Data entries
--------------------------------------------------
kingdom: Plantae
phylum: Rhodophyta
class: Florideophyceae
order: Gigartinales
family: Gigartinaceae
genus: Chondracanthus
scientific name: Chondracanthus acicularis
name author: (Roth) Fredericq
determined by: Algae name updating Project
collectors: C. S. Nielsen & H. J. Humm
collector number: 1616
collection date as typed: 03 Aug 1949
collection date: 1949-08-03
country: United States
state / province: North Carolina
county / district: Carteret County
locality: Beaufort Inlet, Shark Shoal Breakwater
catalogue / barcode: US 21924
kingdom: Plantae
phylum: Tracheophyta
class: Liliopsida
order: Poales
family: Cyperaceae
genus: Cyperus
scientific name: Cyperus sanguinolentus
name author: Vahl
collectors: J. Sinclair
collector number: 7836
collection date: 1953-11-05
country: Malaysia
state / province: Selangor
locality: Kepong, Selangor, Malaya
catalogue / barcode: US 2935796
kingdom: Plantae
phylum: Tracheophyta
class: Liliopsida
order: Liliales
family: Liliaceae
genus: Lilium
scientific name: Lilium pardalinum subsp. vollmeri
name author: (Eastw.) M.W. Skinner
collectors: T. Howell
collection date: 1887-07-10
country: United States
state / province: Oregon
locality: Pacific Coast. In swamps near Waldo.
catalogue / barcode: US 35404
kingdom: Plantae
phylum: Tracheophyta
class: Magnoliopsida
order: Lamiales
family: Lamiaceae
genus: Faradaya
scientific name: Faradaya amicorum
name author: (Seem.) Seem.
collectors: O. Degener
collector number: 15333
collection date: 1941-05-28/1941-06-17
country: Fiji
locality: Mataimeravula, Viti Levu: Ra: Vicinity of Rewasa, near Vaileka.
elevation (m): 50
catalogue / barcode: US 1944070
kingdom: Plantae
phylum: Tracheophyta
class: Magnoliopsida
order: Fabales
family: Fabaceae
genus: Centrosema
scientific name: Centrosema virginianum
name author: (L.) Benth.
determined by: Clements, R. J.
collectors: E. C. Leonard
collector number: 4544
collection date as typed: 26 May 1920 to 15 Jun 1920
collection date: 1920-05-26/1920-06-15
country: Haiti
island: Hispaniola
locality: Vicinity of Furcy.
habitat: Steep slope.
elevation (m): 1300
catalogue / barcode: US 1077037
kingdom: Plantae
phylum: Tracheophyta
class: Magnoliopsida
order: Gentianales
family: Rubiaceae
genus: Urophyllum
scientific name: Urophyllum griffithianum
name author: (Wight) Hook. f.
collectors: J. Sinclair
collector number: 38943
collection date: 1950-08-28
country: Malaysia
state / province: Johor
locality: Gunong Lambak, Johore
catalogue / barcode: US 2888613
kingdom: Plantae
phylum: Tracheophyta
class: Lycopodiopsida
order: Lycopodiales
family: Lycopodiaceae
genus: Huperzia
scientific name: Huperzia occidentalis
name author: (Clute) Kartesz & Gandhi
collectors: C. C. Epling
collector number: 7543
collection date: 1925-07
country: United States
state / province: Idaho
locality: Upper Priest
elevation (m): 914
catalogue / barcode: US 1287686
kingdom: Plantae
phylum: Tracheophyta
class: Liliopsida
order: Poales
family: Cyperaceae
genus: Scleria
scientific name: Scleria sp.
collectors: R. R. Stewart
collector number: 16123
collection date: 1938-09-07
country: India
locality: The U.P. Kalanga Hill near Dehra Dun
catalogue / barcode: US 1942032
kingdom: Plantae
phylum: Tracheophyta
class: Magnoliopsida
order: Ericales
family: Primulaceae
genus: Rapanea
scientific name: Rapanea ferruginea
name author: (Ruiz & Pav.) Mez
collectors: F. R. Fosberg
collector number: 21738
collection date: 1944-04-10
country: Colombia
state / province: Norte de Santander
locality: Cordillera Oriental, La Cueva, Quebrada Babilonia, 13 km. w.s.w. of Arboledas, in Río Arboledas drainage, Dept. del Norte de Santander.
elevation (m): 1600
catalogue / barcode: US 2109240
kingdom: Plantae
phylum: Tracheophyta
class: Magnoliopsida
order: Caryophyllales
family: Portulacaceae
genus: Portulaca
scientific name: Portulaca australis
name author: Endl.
--------------------------------------------------
→ TASK GOAL:
Please rewrite the listing as a two-column CSV with the headers field and value, starting at the line that contains "determined by: Algae name updating Project" and ending at the line that contains "name author: (Eastw.) M.W. Skinner". Give one row per line, with each part in its own quoted field and any line breaks turned into spaces.

→ RESPONSE TO THIS EXERCISE:
field,value
"determined by:","Algae name updating Project"
"collectors:","C. S. Nielsen & H. J. Humm"
"collector number:","1616"
"collection date as typed:","03 Aug 1949"
"collection date:","1949-08-03"
"country:","United States"
"state / province:","North Carolina"
"county / district:","Carteret County"
"locality:","Beaufort Inlet, Shark Shoal Breakwater"
"catalogue / barcode:","US 21924"
"kingdom:","Plantae"
"phylum:","Tracheophyta"
"class:","Liliopsida"
"order:","Poales"
"family:","Cyperaceae"
"genus:","Cyperus"
"scientific name:","Cyperus sanguinolentus"
"name author:","Vahl"
"collectors:","J. Sinclair"
"collector number:","7836"
"collection date:","1953-11-05"
"country:","Malaysia"
"state / province:","Selangor"
"locality:","Kepong, Selangor, Malaya"
"catalogue / barcode:","US 2935796"
"kingdom:","Plantae"
"phylum:","Tracheophyta"
"class:","Liliopsida"
"order:","Liliales"
"family:","Liliaceae"
"genus:","Lilium"
"scientific name:","Lilium pardalinum subsp. vollmeri"
"name author:","(Eastw.) M.W. Skinner"